__Short problem__: Rewrite everything from the start of the material down to the line containing "state / province: Fco. Morazán", changing "collectors" to "collected by" and leaving all else as it is.

....

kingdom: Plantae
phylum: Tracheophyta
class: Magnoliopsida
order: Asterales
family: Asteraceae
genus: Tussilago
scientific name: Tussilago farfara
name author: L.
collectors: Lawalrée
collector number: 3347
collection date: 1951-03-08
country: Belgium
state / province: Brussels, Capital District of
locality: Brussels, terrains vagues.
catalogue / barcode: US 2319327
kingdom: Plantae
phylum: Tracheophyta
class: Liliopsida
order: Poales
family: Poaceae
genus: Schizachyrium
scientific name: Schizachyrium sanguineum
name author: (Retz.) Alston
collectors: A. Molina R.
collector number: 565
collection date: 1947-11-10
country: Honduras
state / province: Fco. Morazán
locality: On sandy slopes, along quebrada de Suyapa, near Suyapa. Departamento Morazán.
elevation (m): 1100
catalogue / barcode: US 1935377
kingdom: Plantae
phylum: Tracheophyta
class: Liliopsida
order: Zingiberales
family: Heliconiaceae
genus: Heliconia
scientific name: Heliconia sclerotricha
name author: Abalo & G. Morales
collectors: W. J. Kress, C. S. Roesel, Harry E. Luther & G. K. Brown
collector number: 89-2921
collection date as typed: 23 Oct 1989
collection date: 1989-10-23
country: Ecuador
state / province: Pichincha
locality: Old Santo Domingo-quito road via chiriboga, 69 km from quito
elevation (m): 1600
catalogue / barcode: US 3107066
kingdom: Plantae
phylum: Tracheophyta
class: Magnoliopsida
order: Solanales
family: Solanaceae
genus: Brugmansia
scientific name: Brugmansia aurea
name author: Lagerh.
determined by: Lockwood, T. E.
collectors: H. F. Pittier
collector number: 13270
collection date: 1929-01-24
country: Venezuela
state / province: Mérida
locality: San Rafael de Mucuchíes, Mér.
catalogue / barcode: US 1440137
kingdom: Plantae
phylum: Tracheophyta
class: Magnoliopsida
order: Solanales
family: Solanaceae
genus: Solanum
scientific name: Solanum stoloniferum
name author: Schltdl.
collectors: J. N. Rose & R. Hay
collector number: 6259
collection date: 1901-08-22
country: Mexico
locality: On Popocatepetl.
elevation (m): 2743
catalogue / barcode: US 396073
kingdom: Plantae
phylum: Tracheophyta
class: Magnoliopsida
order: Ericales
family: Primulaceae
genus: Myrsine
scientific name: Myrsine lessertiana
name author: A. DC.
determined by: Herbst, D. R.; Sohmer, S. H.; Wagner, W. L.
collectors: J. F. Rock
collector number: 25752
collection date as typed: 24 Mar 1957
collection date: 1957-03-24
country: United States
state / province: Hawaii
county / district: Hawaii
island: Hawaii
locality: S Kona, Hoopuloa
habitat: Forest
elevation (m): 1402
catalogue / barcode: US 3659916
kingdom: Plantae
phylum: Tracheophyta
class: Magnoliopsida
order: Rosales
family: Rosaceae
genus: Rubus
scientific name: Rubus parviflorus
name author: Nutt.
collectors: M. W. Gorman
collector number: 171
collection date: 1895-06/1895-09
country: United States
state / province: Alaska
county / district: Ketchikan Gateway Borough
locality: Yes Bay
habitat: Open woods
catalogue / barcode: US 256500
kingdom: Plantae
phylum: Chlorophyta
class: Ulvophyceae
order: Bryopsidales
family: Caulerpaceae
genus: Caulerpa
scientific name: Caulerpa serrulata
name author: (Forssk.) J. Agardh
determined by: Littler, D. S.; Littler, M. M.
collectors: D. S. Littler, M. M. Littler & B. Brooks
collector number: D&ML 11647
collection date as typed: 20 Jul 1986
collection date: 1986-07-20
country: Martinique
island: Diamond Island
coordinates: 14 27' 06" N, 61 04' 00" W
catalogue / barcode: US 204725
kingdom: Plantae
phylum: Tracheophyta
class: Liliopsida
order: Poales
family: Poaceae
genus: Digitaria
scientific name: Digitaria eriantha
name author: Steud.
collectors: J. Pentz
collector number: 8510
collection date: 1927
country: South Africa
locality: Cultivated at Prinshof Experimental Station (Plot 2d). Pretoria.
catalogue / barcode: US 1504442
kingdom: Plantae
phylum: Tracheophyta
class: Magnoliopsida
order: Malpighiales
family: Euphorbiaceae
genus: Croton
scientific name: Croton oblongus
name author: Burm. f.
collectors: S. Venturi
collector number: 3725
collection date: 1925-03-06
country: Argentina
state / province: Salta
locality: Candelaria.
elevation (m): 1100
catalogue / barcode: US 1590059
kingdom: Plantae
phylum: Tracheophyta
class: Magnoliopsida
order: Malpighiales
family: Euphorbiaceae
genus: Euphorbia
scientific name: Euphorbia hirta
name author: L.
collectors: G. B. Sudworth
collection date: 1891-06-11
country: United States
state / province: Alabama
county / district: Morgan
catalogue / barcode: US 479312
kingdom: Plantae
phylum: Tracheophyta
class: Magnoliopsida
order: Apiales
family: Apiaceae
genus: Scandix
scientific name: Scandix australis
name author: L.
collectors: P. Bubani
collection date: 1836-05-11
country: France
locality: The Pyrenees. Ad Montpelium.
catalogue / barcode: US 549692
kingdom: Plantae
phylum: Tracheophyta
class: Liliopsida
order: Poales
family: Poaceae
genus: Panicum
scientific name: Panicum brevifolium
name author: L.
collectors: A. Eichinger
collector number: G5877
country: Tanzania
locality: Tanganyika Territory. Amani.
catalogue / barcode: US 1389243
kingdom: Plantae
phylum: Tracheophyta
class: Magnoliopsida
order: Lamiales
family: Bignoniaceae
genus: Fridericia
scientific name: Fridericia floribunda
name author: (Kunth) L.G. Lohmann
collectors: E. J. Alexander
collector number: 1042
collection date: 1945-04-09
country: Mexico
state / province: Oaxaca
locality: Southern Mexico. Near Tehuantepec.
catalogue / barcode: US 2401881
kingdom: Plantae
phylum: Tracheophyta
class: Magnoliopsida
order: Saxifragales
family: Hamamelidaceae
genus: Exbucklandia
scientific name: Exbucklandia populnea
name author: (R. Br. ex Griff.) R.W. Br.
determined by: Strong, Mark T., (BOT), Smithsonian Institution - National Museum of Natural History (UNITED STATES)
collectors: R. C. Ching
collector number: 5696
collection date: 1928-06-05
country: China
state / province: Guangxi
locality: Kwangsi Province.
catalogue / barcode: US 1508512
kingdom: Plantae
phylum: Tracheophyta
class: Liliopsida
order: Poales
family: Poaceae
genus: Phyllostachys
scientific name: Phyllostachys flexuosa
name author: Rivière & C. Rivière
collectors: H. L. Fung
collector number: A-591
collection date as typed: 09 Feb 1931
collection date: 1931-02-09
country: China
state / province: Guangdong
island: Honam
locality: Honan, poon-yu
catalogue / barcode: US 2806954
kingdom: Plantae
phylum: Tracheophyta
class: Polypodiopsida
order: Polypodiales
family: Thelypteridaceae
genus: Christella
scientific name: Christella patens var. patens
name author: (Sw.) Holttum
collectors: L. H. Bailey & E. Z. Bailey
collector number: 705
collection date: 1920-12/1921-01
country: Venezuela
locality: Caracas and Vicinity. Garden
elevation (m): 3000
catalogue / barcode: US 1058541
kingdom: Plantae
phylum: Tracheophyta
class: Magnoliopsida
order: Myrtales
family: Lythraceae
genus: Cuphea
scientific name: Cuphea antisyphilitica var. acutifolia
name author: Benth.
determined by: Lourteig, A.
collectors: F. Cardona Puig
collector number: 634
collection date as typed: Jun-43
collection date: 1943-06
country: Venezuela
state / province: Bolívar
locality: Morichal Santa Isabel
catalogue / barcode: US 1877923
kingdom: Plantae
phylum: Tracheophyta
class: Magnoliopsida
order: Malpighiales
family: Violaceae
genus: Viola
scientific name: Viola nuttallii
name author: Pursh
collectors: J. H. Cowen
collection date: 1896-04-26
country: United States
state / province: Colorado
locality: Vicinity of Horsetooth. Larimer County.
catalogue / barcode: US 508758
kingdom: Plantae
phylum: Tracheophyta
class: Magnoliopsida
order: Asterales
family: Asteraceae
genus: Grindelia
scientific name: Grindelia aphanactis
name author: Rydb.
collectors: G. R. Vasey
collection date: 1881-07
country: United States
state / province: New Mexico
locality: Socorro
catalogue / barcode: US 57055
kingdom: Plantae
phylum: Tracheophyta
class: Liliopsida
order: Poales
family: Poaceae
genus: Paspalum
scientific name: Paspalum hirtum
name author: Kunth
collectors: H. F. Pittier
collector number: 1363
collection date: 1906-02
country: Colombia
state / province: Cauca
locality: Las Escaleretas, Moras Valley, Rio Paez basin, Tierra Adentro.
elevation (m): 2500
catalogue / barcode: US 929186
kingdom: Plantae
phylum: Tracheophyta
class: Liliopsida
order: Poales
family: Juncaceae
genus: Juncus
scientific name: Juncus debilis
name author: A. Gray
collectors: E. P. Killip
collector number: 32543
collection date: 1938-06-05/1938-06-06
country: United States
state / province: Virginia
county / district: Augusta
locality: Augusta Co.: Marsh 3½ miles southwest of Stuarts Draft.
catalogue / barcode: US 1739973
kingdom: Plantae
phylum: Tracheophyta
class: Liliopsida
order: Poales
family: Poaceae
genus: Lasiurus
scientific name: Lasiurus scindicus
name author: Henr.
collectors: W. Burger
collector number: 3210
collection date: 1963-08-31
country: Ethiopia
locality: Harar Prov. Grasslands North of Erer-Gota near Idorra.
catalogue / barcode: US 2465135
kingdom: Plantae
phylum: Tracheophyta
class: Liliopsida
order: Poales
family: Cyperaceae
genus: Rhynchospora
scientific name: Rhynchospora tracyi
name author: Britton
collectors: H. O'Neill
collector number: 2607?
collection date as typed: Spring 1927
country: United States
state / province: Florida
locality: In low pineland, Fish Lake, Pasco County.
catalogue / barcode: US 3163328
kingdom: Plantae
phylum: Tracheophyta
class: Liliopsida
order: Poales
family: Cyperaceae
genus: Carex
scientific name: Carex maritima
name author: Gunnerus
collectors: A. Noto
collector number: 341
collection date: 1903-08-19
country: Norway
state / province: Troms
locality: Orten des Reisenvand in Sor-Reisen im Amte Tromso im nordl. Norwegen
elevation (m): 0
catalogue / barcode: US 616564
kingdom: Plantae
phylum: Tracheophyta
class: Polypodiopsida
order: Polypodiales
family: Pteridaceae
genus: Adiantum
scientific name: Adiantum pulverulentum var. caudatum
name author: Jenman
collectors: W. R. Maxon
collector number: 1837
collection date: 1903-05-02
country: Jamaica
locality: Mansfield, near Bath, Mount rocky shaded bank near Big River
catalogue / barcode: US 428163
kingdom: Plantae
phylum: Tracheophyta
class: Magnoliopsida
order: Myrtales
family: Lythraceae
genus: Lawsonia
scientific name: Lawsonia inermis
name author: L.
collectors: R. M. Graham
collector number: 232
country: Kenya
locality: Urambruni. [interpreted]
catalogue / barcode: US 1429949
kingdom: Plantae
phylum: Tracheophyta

....

__Answer to this exercise__:
kingdom: Plantae
phylum: Tracheophyta
class: Magnoliopsida
order: Asterales
family: Asteraceae
genus: Tussilago
scientific name: Tussilago farfara
name author: L.
collected by: Lawalrée
collector number: 3347
collection date: 1951-03-08
country: Belgium
state / province: Brussels, Capital District of
locality: Brussels, terrains vagues.
catalogue / barcode: US 2319327
kingdom: Plantae
phylum: Tracheophyta
class: Liliopsida
order: Poales
family: Poaceae
genus: Schizachyrium
scientific name: Schizachyrium sanguineum
name author: (Retz.) Alston
collected by: A. Molina R.
collector number: 565
collection date: 1947-11-10
country: Honduras
state / province: Fco. Morazán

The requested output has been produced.